Visiting the Legislative Council in 2012
Engaging the community through engineering
Ir Chang’s sense of duty to contribute to society, the engineering profession and the nurture of young engineers led him to become an extremely active member in the Institution. Since 1997, he has been a Professional Assessment Assessor of the Institution, helping to ensure that new members are well-qualified as engineers. In 2010, he was elected as HKIE Council Member. During his four years with the Council, he contributed his talents by joining many committees including Planning Committee, Finance & Investment Committee, Staff Resources Committee, Alternative Dispute Resolution Committee, Management Committee, and Public Relations Committee. He believes that it is one of the most effective ways to gain a full understanding of the organisation and operation of the Institution. Ir Chang has also served as a Member of the Engineers Registration Board from 2012 to 2020, and an Ex-officio Member of the Administration Board and the HKIE Transactions Committee.

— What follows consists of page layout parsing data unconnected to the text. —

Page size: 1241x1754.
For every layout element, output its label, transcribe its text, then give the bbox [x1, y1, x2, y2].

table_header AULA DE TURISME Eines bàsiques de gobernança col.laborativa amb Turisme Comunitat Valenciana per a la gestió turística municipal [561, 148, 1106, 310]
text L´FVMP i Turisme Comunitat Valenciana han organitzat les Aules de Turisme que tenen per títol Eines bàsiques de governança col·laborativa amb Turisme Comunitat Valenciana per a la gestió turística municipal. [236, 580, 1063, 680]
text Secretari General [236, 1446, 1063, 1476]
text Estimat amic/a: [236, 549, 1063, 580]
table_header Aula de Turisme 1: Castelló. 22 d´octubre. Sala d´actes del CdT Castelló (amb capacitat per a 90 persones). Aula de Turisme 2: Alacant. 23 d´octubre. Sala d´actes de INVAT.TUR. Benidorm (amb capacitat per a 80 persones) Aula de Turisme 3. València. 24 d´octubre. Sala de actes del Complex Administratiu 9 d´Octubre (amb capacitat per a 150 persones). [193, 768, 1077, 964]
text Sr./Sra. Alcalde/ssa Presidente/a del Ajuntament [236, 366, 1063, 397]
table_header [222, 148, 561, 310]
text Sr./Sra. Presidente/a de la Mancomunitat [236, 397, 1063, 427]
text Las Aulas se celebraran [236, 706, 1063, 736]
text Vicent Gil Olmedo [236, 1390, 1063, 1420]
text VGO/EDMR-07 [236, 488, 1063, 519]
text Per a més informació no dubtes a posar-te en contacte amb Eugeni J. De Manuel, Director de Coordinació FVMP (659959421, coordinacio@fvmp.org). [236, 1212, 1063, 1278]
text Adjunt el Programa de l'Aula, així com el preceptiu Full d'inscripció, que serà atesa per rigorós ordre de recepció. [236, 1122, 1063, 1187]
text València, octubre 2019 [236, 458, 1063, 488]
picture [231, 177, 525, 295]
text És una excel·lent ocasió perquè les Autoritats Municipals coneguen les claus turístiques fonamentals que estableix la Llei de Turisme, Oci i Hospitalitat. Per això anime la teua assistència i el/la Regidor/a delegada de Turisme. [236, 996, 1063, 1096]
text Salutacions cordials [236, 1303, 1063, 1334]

Since 2014, he has been the Deputy Chairman of the Journal Editorial Committee (JEC) that monitors the development of the monthly Journal of the Institution and was later appointed as the Chairman in 2017. His wish the Journal can become a professional monthly publication of the Institution that members are proud of and which meets their diverse interests. To achieve this goal, Ir Chang enriches the content of the Journal by inviting Government bureaux/departments, HKIE Divisions/Disciplines and related professional organisations to contribute articles. He also initiated the digital transformation of the Journal. To be kind to the environment and to encourage engineering knowledge transfer, the Journal will become a paperless and online-only publication from August 2021 and onwards.
After the major earthquakes in Sichuan in 2008 and 2013, Ir Chang participated in joint projects held by the HKIE Geotechnical Division and Sowers Action to supervise and check the construction of school buildings to ensure the quality of the rebuilt structures. When asked what he finds most fulfilling about volunteering, Ir Chang explains, “I met many prominent and influential leaders in the industry… and I learned a lot from them… and have good connection with brilliant engineers to work hand-in-hand with them to contribute to society. This also helps me develop my career because most of us share the same vision.”

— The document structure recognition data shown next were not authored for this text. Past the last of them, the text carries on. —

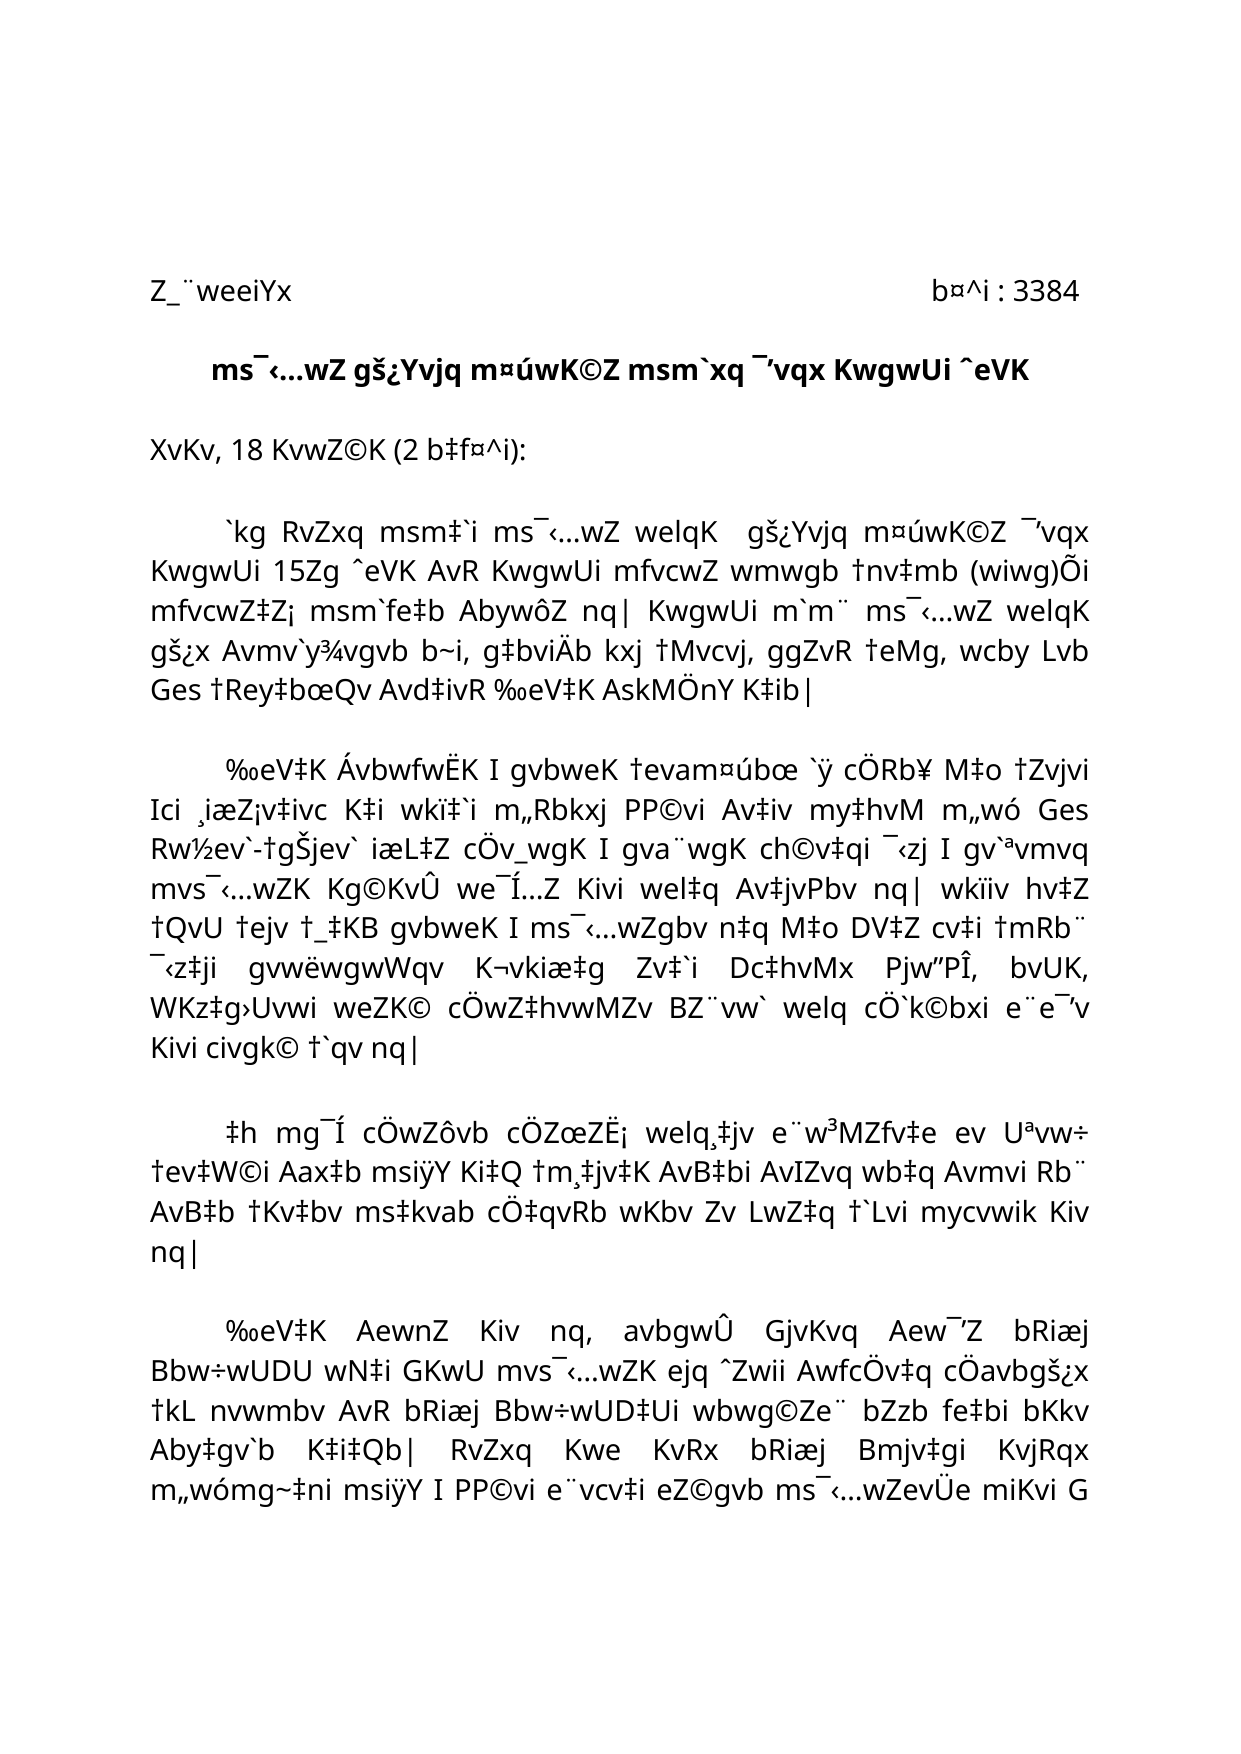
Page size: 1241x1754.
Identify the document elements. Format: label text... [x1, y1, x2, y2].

text Z_¨weeiYx b¤^i : 3384 [150, 270, 1090, 310]
text `kg RvZxq msm‡`i ms¯‹…wZ welqK gš¿Yvjq m¤úwK©Z ¯’vqx KwgwUi 15Zg ˆeVK AvR KwgwUi mfvcwZ wmwgb †nv‡mb (wiwg)Õi mfvcwZ‡Z¡ msm`fe‡b AbywôZ nq| KwgwUi m`m¨ ms¯‹…wZ welqK gš¿x Avmv`y¾vgvb b~i, g‡bviÄb kxj †Mvcvj, ggZvR †eMg, wcby Lvb Ges †Rey‡bœQv Avd‡ivR ‰eV‡K AskMÖnY K‡ib| [150, 511, 1090, 709]
text ms¯‹…wZ gš¿Yvjq m¤úwK©Z msm`xq ¯’vqx KwgwUi ˆeVK [150, 349, 1090, 389]
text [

Visiting the School of Hope at Shiquan Xiang (石泉鄉) in Sichuan in 2013 after the completion of the school building
Visiting the Multi-Stars School of Hope in Sichuan in 2013 during construction of school buildings
Apart from volunteering with HKIE, Ir Chang has also served as School Supervisor/Manager for a number of schools over the years. He was also the Chairman of CEDD Geotechnical Engineers’ Association between 2005 and 2011.
Value-adding as a lifelong journey
Since retiring from the Government, Ir Chang has mentored aspiring professional engineers as Training Manager and Engineering Supervisor overseeing the HKIE Scheme “A” Graduate Training with SMEC Asia Limited. He sees it as the duty of professional engineers to nurture and guide the next generation. To young engineers, he advises, “Discharge your professional responsibilities with integrity, dignity, fairness and courtesy. Learn from others as there is always something you can learn from your team members. If you plan one step forward, you are a good engineer. If you plan two steps forward, you are a team leader!” Summing up his contribution to engineering and society at large, he modestly claims, “As engineers, we should be value-adding to any organisation and endeavour to achieve a win-win situation whenever we can.” Ir Chang has indeed gone beyond excellence in achieving his and society’s vision of a true professional engineer who makes Hong Kong peoples’ life better.